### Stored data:
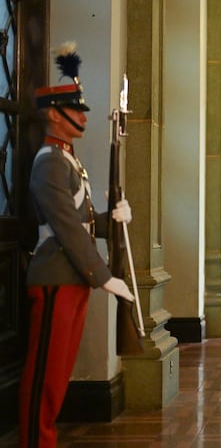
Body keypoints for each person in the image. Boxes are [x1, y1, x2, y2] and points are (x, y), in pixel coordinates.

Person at [18, 43, 135, 448]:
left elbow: (83, 222)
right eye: (76, 109)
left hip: (72, 278)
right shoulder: (50, 161)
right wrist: (104, 276)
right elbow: (66, 228)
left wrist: (110, 221)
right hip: (56, 276)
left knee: (59, 369)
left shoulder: (69, 160)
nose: (83, 116)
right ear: (54, 113)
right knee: (45, 374)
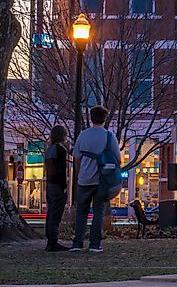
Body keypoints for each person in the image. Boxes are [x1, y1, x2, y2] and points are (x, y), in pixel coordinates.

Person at [71, 105, 120, 253]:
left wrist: (81, 173)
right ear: (105, 119)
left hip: (84, 179)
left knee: (81, 211)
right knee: (98, 211)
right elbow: (117, 158)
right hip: (101, 181)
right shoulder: (109, 136)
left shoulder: (83, 135)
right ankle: (94, 244)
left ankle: (77, 243)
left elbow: (76, 158)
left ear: (91, 118)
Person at [42, 125, 69, 252]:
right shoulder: (61, 151)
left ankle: (50, 239)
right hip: (58, 185)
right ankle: (53, 240)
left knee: (51, 212)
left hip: (50, 184)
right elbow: (61, 171)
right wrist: (64, 186)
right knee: (56, 213)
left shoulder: (49, 150)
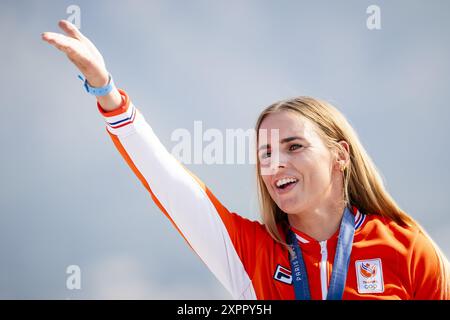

### Prompt:
Pull out all lines containing the word "ankle" from the entries above.

### Reply to the exercise:
right ankle: (94, 244)
left ankle: (77, 243)
left ankle: (50, 239)
right ankle: (53, 240)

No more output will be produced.